> **TO DO**:
Copy every line from the beginning of the material down to and including the line that contains "que julio sea".

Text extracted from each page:
*****

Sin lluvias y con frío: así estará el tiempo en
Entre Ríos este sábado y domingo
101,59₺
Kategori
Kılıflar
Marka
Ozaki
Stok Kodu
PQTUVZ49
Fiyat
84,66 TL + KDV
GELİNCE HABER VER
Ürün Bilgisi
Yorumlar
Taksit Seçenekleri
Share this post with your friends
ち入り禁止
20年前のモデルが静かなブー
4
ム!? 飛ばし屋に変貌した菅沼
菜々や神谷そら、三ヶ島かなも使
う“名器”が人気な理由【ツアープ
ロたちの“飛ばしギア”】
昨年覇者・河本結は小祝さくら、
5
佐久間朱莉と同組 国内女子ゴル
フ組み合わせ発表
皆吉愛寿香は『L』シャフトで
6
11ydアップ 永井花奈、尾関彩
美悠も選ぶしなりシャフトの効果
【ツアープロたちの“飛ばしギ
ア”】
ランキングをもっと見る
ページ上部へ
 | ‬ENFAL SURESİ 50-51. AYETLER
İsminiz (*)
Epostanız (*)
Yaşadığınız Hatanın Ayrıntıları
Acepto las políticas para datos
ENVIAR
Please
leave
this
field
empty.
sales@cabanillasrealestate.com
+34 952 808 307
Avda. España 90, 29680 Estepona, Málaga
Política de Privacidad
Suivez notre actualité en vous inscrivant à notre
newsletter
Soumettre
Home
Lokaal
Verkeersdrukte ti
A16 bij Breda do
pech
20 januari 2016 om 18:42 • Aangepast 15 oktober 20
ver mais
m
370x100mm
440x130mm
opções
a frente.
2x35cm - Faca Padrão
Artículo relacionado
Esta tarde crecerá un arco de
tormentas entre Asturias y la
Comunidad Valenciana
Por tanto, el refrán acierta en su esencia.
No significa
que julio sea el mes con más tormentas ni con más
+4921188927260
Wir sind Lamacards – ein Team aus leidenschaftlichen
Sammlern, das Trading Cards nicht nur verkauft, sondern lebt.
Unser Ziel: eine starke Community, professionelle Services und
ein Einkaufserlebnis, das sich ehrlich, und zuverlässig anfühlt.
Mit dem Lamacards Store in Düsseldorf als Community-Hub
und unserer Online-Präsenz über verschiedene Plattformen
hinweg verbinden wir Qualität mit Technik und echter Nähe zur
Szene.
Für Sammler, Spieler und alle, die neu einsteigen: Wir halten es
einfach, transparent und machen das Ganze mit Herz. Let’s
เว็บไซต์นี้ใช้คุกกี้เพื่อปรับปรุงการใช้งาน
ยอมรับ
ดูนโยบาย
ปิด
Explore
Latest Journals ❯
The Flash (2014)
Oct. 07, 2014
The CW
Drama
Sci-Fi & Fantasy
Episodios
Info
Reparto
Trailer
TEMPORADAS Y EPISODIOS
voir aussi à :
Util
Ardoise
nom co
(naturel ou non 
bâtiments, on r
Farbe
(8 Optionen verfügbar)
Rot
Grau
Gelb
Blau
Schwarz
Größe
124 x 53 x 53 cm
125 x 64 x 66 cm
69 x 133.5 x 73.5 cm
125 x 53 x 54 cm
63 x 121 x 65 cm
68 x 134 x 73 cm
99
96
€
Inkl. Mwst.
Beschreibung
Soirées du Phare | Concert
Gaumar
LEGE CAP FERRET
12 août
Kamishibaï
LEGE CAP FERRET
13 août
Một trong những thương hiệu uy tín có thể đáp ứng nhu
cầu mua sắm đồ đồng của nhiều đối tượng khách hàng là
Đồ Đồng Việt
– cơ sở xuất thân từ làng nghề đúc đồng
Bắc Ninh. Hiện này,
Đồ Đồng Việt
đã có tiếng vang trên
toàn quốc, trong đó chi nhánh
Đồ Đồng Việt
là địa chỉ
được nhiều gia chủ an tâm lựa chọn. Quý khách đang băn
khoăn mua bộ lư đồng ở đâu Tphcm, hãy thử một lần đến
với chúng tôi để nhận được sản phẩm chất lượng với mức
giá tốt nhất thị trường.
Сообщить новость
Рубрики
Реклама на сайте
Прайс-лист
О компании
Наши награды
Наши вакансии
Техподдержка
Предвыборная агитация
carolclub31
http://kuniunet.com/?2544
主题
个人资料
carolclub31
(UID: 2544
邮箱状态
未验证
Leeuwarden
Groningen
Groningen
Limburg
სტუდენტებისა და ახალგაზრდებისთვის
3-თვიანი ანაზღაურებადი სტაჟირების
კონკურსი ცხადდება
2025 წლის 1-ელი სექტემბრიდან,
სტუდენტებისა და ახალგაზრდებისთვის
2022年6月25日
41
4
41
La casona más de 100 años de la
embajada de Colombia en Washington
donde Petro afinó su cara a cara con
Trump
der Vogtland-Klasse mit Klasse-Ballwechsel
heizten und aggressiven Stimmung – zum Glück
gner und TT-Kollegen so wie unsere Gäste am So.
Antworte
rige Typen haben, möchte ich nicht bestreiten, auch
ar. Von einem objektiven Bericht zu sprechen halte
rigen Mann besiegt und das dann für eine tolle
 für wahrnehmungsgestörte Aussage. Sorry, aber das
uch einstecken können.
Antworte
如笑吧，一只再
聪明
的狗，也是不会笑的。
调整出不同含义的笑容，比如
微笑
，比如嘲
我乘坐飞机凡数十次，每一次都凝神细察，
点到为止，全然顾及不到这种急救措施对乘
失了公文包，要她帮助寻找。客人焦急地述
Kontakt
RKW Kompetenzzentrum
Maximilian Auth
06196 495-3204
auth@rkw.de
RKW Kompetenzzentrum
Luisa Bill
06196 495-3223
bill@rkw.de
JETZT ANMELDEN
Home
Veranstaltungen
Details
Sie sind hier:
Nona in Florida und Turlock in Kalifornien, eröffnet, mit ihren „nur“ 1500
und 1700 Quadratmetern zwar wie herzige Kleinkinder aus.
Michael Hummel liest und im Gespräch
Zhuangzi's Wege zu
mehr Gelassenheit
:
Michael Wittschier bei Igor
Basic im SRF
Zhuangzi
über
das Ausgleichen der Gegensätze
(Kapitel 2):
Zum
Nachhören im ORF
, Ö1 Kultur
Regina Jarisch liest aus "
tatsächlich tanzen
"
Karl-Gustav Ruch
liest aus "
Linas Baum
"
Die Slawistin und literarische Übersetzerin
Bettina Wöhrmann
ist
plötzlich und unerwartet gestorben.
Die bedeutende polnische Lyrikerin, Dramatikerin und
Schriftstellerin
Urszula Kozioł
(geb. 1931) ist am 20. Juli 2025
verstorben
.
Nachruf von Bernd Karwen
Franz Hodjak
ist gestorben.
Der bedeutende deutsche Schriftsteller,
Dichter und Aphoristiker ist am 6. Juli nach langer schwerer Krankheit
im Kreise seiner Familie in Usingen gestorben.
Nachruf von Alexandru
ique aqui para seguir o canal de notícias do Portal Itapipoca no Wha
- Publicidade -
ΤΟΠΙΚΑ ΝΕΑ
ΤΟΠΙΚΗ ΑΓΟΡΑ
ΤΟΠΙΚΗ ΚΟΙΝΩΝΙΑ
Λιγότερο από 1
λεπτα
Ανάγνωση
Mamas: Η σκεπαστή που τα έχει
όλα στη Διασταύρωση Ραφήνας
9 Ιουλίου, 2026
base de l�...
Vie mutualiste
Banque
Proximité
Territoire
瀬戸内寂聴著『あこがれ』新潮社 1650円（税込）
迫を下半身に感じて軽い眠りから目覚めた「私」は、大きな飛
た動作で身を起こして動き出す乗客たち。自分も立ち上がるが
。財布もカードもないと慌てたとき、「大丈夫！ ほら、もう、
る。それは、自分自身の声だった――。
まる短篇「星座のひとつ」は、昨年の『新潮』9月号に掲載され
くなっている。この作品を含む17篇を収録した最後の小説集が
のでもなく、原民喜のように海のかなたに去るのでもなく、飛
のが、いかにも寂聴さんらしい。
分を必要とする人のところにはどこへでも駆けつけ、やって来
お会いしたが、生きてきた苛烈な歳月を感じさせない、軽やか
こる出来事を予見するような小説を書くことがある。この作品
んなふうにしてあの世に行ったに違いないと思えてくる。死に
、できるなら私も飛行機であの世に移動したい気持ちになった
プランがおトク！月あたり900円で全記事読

*****

> **EXERCISE OUTPUT**:
Sin lluvias y con frío: así estará el tiempo en
Entre Ríos este sábado y domingo
101,59₺
Kategori
Kılıflar
Marka
Ozaki
Stok Kodu
PQTUVZ49
Fiyat
84,66 TL + KDV
GELİNCE HABER VER
Ürün Bilgisi
Yorumlar
Taksit Seçenekleri
Share this post with your friends
ち入り禁止
20年前のモデルが静かなブー
4
ム!? 飛ばし屋に変貌した菅沼
菜々や神谷そら、三ヶ島かなも使
う“名器”が人気な理由【ツアープ
ロたちの“飛ばしギア”】
昨年覇者・河本結は小祝さくら、
5
佐久間朱莉と同組 国内女子ゴル
フ組み合わせ発表
皆吉愛寿香は『L』シャフトで
6
11ydアップ 永井花奈、尾関彩
美悠も選ぶしなりシャフトの効果
【ツアープロたちの“飛ばしギ
ア”】
ランキングをもっと見る
ページ上部へ
 | ‬ENFAL SURESİ 50-51. AYETLER
İsminiz (*)
Epostanız (*)
Yaşadığınız Hatanın Ayrıntıları
Acepto las políticas para datos
ENVIAR
Please
leave
this
field
empty.
sales@cabanillasrealestate.com
+34 952 808 307
Avda. España 90, 29680 Estepona, Málaga
Política de Privacidad
Suivez notre actualité en vous inscrivant à notre
newsletter
Soumettre
Home
Lokaal
Verkeersdrukte ti
A16 bij Breda do
pech
20 januari 2016 om 18:42 • Aangepast 15 oktober 20
ver mais
m
370x100mm
440x130mm
opções
a frente.
2x35cm - Faca Padrão
Artículo relacionado
Esta tarde crecerá un arco de
tormentas entre Asturias y la
Comunidad Valenciana
Por tanto, el refrán acierta en su esencia.
No significa
que julio sea el mes con más tormentas ni con más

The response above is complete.